El mundo de la música latina está plagado de malentendidos y tergiversaciones escandalosas: se cree, por ejemplo, que Marc Anthony es un gran salsero, que Ricardo Arjona escribe letras profundas, y que Roberto Carlos es un meloso empedernido.
Sin embargo, pocos saben que Roberto Carlos comenzó su carrera como cantante de rock. Era el movimiento de la joven guarda, que a finales de los 60 trajo una brisa de aire fresco a la música brasileña con sus guitarras rebeldes y un delicioso aroma de psicodelia. Junto a otros talentosos artistas como Erasmo Carlos y Wanderléa, Roberto Carlos grabó una serie de discos clásicos, marcados por la excelencia de sus composiciones y la pureza de su visión.
El universo musical del cantante, entonces, es mucho más complejo de lo que parece. Y aunque Roberto Carlos dedicó las dos horas de su presentación el sábado en el Gibson a los momentos más comerciales de su carrera, el concierto reveló claramente el alto nivel de sofisticación que caracteriza a su universo musical. Sí, hay una ingenuidad casi infantil en temas como Jesucristo y Yo quiero tener un millón de amigos. Aun en las manos de una orquesta integrada por 16 músicos con una sección de vientos casi jazzera, los arreglos de estas canciones son elementales, ideales para ser coreados por un público local enardecido, que no había recibido la visita de su ídolo en más de 10 años.
Pero hay que ser seriamente miope para detenerse en los aspectos ingenuos y melodramáticos del cantante.
Porque cuando realizó su transición al pop para las masas de El día que me quieras y Amada amante, Roberto Carlos tuvo la inteligencia de llevarse con él toda la exquisitez musical que había aprendido en su juventud roquera.

> **TAREAS DEL EJERCICIO**:
(a) Reescribe de forma más breve el párrafo del texto sobre Roberto Carlos que comienza con «Sin embargo, pocos saben» y conserva sus datos principales.
(b) Continúa el texto sobre Roberto Carlos a partir de su última oración.

> **MATERIAL MOSTRADO**:
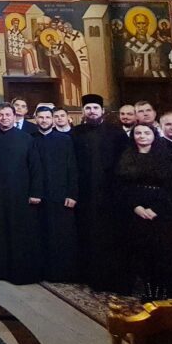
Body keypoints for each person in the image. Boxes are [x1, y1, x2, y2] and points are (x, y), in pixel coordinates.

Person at [116, 124, 172, 300]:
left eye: (146, 133)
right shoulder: (126, 155)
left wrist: (157, 209)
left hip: (161, 209)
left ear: (154, 136)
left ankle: (161, 289)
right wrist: (136, 207)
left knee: (160, 251)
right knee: (140, 251)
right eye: (138, 133)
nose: (142, 136)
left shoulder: (166, 157)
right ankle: (147, 290)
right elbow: (121, 186)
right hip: (134, 209)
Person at [71, 94, 126, 290]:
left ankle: (108, 277)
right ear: (83, 111)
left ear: (102, 111)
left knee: (108, 236)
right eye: (88, 108)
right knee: (85, 233)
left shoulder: (116, 133)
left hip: (108, 193)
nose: (92, 111)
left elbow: (123, 164)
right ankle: (86, 275)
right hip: (85, 193)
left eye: (95, 108)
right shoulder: (75, 133)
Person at [0, 103, 43, 284]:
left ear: (14, 116)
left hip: (20, 193)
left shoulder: (26, 138)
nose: (4, 118)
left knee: (19, 232)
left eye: (7, 114)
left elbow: (35, 168)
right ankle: (0, 269)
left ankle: (19, 271)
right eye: (0, 115)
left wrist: (35, 192)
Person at [29, 106, 79, 282]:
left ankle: (60, 273)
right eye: (40, 117)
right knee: (39, 234)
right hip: (37, 196)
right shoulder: (30, 139)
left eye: (47, 117)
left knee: (60, 235)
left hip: (60, 194)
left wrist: (72, 194)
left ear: (52, 119)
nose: (43, 120)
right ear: (35, 119)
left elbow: (72, 168)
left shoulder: (64, 140)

> **RESPUESTAS**:
(a) Roberto Carlos empezó como cantante de rock dentro de la joven guarda, movimiento que a finales de los 60 renovó la música brasileña con guitarras rebeldes y toques de psicodelia. Junto a artistas como Erasmo Carlos y Wanderléa grabó varios discos clásicos, destacados por la excelencia de sus composiciones y la pureza de su visión.

(b)
Es así que la melodía de Proposta (conocida en español como Yo te propongo) es dulcemente oblicua, creando giros inesperados en cada uno de sus versos. Y el clima sonoro de Detalles es rico y misterioso, expresando la melancolía devastadora de un amor no correspondido con la sutil austeridad de un bolero.
No es un detalle menor destacar que ambas canciones fueron escritas por el mismo cantante (en Erasmo Carlos, Roberto encontró el tipo de colaboración que por momentos sugiere la creatividad espontánea de Lennon y McCartney). Resulta que O Rei es mucho más que un baladista carismático. Es, también, un compositor formidable, sabio e intuitivo
A los 67 años de edad, Roberto Carlos no puede cantar con el vigor que desplegaba en la película O Diamante Cor de Rosa (1970), en la que se lo puede ver roqueando en un club, guitarra eléctrica en mano. Pero su voz continúa siendo melodiosa, y su carisma fue evidente cuando interpretó temas como El cacharrito (con un automóvil inflable en el escenario) y Lady Laura (homenaje sentimental a una niñera de la infancia).
Pese a que sus canciones son mucho más poéticas en el portugués original, Roberto Carlos tuvo que complacer a los miles de fanáticos de habla hispana en el Gibson con las versiones alternas en español. Por momentos, cantó en los dos idiomas dentro de un mismo tema, logrando una interesante yuxtaposición. Hay una magia indescriptible en el pop latino creado entre fines de los 60 y principios de los 70, la época en la que Roberto Carlos, José José y Leonardo Favio grabaron sus mejores discos.
Intermitentemente, el concierto logró recrear ese momento en la historia de nuestra música, cuando una simple canción de amor parecía tener el poder de cambiar el mundo.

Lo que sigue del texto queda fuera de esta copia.